The argument currently is
over how to help financial markets recover the trust on which they
depend while at the same time protecting ordinary people from the
effects of those markets' colossal failure. The authorities want to
sustain values artificially via government buying dubious securities,
while the financial sector consolidates, with giants like J P
Morgan Chase and Bank of America buying up failing smaller fry. This
means that, true to
form, the US government is more focused
on how to restore the financial ancien regime that has just
collapsed than on the interests of the United States people.
The
rest of the world looks on and wonders how far the damage will spread.

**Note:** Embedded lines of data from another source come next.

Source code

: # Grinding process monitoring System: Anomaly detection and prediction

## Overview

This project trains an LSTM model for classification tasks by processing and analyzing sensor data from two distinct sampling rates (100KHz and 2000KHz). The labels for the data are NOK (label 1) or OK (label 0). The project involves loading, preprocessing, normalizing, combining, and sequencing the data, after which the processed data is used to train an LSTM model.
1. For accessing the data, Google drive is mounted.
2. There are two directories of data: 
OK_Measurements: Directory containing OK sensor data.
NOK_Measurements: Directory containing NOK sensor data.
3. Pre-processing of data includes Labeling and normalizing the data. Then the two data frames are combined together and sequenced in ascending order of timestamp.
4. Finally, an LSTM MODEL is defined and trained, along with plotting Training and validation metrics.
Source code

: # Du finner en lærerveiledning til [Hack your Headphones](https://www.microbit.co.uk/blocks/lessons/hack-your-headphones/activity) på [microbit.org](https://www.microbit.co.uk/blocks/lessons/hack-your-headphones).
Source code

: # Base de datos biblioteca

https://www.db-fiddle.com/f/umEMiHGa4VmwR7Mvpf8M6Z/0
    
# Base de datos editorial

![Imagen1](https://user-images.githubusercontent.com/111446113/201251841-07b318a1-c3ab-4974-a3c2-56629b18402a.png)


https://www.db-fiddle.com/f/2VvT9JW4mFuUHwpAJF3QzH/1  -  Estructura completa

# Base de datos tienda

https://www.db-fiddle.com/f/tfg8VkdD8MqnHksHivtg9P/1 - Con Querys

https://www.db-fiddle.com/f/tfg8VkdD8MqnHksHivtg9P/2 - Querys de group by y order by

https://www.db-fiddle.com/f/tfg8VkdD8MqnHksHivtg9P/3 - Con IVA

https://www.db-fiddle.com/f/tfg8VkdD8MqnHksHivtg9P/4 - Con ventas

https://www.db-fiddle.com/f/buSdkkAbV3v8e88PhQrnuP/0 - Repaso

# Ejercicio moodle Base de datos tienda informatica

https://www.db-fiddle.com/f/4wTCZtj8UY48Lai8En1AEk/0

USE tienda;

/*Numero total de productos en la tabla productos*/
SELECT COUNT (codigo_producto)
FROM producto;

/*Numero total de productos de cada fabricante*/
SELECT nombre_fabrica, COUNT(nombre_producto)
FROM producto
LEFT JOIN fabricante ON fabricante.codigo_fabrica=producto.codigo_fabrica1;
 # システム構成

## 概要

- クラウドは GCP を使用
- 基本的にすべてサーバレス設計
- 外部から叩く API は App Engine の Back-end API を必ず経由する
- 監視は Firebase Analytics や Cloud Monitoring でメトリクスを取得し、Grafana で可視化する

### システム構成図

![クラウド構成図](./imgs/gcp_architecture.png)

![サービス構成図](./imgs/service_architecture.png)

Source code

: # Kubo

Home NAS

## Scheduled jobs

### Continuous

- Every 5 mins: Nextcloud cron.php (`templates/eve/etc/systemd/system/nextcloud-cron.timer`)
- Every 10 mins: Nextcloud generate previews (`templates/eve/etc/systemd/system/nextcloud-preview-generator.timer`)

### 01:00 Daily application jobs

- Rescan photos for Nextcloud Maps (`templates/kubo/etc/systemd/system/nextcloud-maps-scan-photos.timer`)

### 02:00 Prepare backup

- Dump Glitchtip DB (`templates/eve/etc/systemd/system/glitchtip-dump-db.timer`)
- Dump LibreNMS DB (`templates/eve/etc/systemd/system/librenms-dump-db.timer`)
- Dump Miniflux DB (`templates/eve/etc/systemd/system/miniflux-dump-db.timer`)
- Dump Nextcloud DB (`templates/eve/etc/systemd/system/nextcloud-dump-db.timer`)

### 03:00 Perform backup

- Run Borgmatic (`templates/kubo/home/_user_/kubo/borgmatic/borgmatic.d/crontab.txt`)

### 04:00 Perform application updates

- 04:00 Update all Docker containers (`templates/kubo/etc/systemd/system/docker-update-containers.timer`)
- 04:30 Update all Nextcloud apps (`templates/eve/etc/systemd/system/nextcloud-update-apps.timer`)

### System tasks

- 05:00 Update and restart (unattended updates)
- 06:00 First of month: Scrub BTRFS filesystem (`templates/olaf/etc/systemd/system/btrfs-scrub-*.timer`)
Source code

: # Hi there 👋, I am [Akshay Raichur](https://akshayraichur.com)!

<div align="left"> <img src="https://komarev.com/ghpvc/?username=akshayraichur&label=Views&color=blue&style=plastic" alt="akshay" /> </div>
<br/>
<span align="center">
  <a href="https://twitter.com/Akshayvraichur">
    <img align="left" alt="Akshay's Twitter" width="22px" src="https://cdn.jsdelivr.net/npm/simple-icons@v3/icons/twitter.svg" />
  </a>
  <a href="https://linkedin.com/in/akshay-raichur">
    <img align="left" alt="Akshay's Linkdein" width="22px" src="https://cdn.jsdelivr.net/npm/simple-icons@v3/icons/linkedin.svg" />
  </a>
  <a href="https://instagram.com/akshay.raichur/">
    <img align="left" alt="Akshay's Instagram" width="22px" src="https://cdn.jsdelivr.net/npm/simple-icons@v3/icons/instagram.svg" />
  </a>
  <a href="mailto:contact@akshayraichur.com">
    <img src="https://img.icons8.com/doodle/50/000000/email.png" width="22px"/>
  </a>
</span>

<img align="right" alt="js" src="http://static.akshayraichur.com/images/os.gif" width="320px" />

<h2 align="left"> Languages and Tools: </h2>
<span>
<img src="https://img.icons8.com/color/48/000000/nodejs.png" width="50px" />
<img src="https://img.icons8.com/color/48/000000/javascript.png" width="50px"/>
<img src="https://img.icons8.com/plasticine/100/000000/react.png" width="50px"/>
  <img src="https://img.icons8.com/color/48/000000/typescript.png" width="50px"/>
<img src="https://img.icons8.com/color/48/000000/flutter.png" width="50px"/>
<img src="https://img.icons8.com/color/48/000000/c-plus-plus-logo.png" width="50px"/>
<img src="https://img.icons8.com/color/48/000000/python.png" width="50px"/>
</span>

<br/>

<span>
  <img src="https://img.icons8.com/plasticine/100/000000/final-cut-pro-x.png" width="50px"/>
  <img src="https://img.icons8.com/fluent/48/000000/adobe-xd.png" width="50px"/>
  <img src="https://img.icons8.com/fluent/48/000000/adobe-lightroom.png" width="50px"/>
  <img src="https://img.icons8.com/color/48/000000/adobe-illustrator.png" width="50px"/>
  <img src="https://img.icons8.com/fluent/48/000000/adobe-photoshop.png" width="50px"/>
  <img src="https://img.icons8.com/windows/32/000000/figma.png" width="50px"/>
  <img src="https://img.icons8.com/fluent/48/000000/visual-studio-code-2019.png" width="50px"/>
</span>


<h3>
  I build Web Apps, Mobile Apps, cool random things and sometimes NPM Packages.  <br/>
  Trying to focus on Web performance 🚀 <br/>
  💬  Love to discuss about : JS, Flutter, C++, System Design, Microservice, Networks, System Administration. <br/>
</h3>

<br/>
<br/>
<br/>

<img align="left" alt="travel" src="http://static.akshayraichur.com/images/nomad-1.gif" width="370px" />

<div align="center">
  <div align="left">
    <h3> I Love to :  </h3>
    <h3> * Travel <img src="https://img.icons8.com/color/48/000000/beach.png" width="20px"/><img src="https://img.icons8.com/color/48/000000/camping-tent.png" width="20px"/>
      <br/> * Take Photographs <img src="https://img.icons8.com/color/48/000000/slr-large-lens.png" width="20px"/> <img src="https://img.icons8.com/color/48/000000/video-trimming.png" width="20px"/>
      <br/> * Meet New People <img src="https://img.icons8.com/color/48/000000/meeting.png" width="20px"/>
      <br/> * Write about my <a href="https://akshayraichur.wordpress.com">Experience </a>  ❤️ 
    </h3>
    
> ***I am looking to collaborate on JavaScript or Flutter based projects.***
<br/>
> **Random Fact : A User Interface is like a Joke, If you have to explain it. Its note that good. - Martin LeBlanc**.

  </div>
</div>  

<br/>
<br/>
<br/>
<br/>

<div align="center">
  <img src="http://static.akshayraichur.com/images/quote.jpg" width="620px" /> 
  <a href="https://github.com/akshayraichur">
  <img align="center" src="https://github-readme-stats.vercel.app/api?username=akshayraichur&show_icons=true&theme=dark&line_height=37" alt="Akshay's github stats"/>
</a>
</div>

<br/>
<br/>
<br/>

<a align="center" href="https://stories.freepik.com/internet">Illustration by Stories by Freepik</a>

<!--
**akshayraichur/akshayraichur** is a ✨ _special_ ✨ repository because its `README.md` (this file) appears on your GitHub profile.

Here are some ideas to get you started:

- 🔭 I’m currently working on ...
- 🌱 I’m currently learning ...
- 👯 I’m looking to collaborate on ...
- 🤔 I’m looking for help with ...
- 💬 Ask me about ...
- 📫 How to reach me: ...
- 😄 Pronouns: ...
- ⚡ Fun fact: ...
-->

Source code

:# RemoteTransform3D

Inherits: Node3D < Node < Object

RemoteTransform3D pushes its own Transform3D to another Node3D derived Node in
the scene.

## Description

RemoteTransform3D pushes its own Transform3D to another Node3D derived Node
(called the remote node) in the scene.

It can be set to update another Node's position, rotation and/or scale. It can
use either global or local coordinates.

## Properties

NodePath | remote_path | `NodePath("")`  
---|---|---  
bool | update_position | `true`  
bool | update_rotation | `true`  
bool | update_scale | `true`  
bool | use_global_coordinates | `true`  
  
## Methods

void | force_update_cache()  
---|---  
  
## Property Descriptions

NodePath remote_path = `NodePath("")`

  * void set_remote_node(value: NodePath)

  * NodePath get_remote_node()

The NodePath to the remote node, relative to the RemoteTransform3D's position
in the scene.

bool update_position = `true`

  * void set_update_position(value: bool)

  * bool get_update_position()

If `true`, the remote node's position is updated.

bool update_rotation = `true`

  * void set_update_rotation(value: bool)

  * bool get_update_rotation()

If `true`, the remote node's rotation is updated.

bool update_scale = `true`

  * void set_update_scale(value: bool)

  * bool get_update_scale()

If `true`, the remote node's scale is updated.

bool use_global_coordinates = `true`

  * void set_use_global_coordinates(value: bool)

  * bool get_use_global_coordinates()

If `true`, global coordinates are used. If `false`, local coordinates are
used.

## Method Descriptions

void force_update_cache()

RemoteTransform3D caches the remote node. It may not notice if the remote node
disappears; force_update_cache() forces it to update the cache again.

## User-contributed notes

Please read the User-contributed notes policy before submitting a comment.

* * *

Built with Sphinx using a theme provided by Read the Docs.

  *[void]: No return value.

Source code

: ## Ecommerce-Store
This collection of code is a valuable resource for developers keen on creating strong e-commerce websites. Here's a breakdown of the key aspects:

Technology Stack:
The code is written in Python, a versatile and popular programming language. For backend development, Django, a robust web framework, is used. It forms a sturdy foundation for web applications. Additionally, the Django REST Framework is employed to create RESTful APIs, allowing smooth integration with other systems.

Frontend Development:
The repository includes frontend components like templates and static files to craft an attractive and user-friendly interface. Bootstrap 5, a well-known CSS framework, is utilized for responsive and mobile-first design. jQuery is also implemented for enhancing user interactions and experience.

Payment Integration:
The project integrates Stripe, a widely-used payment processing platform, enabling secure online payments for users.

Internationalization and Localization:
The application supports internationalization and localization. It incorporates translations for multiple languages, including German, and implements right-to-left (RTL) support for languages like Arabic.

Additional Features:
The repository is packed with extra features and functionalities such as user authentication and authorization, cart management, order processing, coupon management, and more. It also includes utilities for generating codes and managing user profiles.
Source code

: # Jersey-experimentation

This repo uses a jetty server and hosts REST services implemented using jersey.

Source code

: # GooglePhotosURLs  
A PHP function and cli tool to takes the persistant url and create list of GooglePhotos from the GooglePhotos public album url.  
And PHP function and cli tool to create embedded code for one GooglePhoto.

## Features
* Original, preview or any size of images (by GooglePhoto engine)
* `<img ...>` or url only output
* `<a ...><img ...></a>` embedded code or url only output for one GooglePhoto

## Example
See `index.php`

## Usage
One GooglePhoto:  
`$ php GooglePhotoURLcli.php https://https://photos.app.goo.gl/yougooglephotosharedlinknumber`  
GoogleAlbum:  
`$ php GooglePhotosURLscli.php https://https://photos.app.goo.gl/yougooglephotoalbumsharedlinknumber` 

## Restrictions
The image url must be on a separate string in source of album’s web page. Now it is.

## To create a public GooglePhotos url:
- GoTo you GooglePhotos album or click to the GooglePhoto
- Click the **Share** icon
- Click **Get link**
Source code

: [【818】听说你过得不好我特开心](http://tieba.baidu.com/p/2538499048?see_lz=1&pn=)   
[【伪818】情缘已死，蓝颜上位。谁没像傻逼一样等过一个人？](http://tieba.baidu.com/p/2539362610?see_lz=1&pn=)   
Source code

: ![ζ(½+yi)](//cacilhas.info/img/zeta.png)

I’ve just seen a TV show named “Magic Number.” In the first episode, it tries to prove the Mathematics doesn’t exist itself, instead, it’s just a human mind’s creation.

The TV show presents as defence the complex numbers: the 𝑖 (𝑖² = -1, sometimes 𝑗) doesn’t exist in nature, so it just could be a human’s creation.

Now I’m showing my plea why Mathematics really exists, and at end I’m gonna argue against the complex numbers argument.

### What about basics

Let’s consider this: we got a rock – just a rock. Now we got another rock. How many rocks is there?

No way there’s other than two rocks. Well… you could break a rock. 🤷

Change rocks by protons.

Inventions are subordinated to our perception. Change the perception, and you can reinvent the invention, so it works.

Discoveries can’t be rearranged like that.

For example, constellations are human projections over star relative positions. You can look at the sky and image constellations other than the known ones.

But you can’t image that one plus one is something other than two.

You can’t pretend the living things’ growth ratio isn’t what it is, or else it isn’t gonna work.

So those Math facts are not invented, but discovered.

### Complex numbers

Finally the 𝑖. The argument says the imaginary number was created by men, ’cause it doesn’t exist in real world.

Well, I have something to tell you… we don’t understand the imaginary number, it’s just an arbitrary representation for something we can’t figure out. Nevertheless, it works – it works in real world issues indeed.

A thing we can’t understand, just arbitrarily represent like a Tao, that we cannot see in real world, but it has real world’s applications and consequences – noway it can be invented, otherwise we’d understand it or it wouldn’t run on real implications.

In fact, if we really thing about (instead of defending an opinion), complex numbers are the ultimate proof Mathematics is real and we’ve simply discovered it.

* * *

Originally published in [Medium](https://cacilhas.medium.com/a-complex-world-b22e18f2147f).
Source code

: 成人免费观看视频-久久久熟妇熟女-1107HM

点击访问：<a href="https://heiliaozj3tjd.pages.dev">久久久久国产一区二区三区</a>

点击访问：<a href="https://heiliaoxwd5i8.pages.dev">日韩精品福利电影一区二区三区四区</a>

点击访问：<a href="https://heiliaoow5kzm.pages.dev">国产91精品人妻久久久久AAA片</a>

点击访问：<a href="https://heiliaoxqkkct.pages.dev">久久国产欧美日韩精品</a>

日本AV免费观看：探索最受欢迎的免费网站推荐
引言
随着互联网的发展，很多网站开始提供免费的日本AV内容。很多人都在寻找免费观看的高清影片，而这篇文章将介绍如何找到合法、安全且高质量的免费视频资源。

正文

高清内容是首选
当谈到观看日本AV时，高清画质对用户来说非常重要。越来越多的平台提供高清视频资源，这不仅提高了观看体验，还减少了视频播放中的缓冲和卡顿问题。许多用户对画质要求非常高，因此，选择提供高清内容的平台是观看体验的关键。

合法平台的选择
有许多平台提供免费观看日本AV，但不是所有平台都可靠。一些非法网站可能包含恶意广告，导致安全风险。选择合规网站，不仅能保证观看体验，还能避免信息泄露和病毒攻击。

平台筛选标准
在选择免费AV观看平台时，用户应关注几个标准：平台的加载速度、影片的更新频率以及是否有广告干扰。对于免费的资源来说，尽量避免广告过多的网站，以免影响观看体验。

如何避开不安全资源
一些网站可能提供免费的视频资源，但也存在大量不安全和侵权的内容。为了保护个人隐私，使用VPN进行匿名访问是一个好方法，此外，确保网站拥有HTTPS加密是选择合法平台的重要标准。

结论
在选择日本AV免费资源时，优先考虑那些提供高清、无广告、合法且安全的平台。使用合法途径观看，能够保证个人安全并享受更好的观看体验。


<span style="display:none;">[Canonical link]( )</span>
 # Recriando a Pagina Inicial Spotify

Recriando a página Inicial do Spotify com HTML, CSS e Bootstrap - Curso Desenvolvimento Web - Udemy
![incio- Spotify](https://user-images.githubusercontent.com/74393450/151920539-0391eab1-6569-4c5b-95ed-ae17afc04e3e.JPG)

Britain and Europe will certainly suffer. For its part, China has
made clear it is very unhappy
that its enormous dollar holdings are being diluted with every multi-billion
bailout the US government announces. Even stalwart US ally, German
Chancellor Angela Merkel has criticised the US and British
authorities for failing to regulate adequately.
The crisis will
not be the end of an international financial system geared to
corporate profit for the benefit of a tiny global elite. But
countries like China, Russia, India and Brazil are unlikely to continue
to tolerate the instability caused by misguided "free market" ideologues and
ruthless speculators in the US and Europe. Less wealthy developing
countries in Latin America, South East Asia and Africa, too, are likely
to seek new ways of combining so as to protect themselves from the
destructive vagaries of Western Bloc militarist market capitalism.
In
historical terms the peoples of countries like Ecuador, Bolivia,
Venezuela and perhaps Argentina and Uruguay are around a decade ahead
of the people of the United States. A majority of voters in the
US have still to come to terms with their betrayal by their
political and financial leaders. They will turn out and vote for McCain
or Obama in the November presidential elections despite beginning to recognize that their political and
economic system is broken.
That
process happened many years ago
in Latin America. It lead to the overthrow of governments in
Ecuador and Bolivia. It made possible the Bolivarian
Revolution in Venezuela which is cooperating closely with every
government in Central America and the Caribbean except Cold War relic
El Salvador.
George
W. Bush, Condoleezza Rice, John Negroponte and others have
repeatedly alleged that the government of Venezuela led by Hugo Chavez
is destroying Venezuela, is a destabilizing influence and a threat to
the region. If one compares Venezuela to the United States now, those
self-serving lies look much worse than simply pathetic, delusional
propaganda. Malcolm X told the truth over 40 forty years ago, in Ghana
in 1964:
"I just try to face the fact as it actually is and come
to this meeting as one of the victims of America, one of the victims of
Americanism, one of the victims of democracy, one of the victims of a
very hypocritical system that is going all over this earth today
representing itself as being qualified to tell other people how to run
their country when they can’t get the dirty things that are going
on in their own country straightened out."